Otto Guerra: o homenageado menos sério do Festival de Gramado

Matheus Chaparini
Há trinta e poucos anos, Otto Guerra estreava no Festival de Cinema de Gramado com a animação O Natal do Burrinho. De chegada, levou o prêmio de melhor filme na Mostra de Curtas Gaúchos.
Foi premiado em outras seis edições do evento. A mais recente foi em 2013, com o longa-metragem “Até Que a Sbórnia nos Separe”, melhor filme pelo júri popular e direção de arte. Otto é prata da casa, como definiu o jornalista Roger Lerina, na apresentação do prêmio. Desde 1978, é dono da Otto Desenhos Animados.

Do alto da sua seriedade, Otto brinca de tropeçar no tapete vermelho / Diego Vara/ Pressphoto

Durante o primeiro final de semana do festival, Otto andou por Gramado, recebendo cumprimentos a cada meia duzia de metros de calçada. Na tarde de sábado participou de uma entrevista coletiva, onde despertou gargalhadas dos jornalistas, em média, duas vezes a cada resposta. Interrompeu a coletiva para atender o celular e passar uma coordenada, segundo a qual seria impossível achá-lo.

O que se pede =
Liste todas as pessoas que são citadas pelo nome no texto sobre Otto Guerra.

Registros listados =

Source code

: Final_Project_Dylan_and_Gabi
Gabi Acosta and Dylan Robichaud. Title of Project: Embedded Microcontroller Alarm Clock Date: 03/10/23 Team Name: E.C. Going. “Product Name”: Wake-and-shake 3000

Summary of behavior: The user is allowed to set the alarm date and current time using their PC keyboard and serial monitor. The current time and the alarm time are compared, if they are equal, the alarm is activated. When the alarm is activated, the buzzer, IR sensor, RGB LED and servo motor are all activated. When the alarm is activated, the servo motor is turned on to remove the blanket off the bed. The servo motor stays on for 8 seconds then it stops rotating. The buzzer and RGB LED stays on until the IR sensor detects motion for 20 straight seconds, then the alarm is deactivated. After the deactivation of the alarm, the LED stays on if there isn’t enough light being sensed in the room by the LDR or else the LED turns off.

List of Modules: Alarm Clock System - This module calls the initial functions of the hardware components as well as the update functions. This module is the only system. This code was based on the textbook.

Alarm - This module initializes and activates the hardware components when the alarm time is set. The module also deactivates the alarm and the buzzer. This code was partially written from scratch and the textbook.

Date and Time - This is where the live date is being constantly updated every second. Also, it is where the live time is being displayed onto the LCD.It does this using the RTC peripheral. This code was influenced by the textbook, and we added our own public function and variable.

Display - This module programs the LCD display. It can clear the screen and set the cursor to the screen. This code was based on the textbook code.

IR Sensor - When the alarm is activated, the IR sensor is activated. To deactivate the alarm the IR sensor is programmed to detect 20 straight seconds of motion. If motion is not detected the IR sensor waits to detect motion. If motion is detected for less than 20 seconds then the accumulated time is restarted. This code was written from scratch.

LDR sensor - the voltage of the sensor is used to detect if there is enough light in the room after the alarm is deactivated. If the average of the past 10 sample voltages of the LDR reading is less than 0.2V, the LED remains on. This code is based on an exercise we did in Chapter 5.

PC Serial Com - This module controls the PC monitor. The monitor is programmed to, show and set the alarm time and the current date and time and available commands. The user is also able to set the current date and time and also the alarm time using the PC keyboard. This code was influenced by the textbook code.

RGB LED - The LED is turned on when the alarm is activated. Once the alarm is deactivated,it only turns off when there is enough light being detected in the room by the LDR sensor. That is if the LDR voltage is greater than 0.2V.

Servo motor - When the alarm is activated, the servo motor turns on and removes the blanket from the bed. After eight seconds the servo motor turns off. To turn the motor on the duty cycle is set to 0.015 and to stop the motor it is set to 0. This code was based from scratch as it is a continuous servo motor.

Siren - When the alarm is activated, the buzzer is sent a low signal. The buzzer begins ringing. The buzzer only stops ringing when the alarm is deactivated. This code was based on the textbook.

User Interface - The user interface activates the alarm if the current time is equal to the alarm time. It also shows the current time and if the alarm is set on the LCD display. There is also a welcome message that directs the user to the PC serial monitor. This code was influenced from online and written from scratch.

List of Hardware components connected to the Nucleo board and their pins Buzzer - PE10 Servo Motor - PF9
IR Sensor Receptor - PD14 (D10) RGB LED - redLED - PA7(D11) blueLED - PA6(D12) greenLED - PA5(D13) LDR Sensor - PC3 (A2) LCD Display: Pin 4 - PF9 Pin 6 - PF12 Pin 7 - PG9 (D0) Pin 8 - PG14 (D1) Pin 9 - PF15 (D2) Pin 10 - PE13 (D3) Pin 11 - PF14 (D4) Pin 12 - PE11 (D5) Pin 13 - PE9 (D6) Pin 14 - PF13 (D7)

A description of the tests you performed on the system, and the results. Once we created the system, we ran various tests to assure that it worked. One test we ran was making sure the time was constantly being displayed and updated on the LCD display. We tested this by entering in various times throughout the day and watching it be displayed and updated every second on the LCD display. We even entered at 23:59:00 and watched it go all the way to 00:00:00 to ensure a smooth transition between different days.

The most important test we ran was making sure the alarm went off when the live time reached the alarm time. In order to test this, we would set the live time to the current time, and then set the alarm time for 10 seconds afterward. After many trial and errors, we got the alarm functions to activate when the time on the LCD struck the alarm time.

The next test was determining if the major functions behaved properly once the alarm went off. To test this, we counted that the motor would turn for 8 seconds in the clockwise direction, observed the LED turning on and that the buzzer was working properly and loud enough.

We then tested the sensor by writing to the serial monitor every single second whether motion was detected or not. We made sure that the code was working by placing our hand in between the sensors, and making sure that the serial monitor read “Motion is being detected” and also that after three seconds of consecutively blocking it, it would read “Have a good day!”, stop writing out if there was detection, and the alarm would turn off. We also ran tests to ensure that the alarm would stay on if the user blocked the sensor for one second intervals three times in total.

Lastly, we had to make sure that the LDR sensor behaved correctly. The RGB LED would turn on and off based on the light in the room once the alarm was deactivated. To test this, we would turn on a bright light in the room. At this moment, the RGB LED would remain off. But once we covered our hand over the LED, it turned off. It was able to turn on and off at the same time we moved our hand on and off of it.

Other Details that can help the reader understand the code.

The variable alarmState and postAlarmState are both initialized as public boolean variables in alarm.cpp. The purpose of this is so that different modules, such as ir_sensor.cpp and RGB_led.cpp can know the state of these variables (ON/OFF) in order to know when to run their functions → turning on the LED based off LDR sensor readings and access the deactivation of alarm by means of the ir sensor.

Resolução =
Otto Guerra
Matheus Chaparini
Roger Lerina
Diego Vara